MANSFIELD: Right, yeah. You know the difficulty with relying on virtue is that some people have more of it than other people do, and that doesn’t seem fully democratic, so it’s something that you have to defend before democracy and to make each person see what in him is sort of aristocratic and virtuous, what in every individual human being, there’s something that’s better. And so you have to make people aware of that, though, like better half – that’s your wife, never your husband. But still that indicates kind of an appreciation for this better that is in each one of us and that needs to be brought out and made visible to people so that they can act on it, improve it.

KRISTOL: But also visible in a democratic way, I suppose, in defending the republic and the executive part. I think whatever, there are eleven papers on the executive – really striking – and then when you look at them and read them somewhat carefully, you know they’re pretty bold. Hamilton is pretty bold in making clear how far you have to go to have a strong executive who may have to be not simply responsive to the people, and you want to protect him from having to be responsive to the people in various ways. But it’s still for the sake of the people.

MANSFIELD: That’s it. So that’s the argument which he makes, and it’s a clever argument, that a single person is more responsive to the people than a committee would be because you know whom to blame – the person at the top is the one who carries the responsibility, so you blame him. And then you don’t have to look into secret transactions to find out what is happening.

But it’s enough just to blame the person at the top and that is something that a democracy can appreciate and see, and also not be misled about, with false accusations about secret transactions. Nonetheless, of course, there are plenty of such accusations, so it isn’t easy. But still that is a way in which he tried, Hamilton tried, to show how this seemingly very monarchical office is more democratic than a seemingly less monarchical office would have been.

KRISTOL:  And do you think The Federalist, I mean, it seems to me that there has been – I mean, it was really not read seriously maybe 50, 60 years ago. I think, it was just after the progressives and the New Deal, it really was kind of an historical relic and also viewed as aristocratic, I guess, in addition to out-of-date. But it does seem that that – there has – the rediscovery of The Federalist by you and many others, and Martin Diamond, and many others who went back with more of an open mind, you might say.

◆ MATERIAL PROVIDED:
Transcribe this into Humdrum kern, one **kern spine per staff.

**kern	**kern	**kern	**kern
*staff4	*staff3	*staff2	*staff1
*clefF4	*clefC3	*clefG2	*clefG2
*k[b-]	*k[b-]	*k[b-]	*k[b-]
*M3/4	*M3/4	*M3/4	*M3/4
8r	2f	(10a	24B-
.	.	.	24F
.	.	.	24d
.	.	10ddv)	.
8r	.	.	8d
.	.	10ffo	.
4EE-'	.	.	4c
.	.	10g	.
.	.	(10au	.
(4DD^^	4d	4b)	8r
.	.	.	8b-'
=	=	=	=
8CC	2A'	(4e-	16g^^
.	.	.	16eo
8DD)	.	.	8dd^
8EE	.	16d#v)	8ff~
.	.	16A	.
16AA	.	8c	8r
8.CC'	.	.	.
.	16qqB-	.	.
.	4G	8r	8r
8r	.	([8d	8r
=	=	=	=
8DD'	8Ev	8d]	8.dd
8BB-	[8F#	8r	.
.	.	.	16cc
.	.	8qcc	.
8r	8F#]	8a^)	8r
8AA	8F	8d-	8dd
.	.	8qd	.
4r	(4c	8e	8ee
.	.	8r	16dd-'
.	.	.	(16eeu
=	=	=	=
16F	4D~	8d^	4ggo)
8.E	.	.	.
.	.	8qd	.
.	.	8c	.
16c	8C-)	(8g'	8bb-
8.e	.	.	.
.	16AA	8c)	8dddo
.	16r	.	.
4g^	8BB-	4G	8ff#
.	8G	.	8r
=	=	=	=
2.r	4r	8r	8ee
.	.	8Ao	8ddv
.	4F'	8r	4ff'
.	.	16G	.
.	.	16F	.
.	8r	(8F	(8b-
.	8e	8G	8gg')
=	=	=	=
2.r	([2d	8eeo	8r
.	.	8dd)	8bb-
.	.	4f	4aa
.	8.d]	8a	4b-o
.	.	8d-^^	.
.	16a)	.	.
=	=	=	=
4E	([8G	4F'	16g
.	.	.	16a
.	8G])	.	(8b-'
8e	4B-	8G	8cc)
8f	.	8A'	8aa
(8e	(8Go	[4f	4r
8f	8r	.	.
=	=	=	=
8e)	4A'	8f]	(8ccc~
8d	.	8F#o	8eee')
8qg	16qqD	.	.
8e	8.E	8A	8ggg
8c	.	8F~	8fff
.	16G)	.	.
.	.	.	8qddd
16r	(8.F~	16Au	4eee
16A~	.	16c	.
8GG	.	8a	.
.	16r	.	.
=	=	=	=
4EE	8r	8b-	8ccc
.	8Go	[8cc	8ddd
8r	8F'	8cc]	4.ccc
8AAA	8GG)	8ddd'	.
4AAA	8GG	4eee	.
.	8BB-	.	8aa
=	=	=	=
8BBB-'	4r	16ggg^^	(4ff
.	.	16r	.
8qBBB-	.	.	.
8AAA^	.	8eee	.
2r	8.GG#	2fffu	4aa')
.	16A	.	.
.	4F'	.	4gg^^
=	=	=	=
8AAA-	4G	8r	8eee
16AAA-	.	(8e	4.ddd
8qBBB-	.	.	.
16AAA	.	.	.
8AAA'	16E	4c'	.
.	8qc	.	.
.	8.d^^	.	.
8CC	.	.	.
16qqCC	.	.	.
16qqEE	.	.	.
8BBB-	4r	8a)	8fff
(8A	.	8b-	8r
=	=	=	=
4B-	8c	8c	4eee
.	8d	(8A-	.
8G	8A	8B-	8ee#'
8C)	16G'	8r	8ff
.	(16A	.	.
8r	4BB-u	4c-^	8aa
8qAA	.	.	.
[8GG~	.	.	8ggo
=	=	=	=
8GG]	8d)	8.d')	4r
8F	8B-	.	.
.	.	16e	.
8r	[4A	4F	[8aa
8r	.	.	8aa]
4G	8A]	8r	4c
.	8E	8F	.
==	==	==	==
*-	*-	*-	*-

◆ JOB: Render this sentence from the interview excerpt in Spanish: "And then you don't have to look into secret transactions to find out what is happening."

◆ FINISHED ANSWER: Y entonces no hace falta indagar en transacciones secretas para averiguar qué está pasando.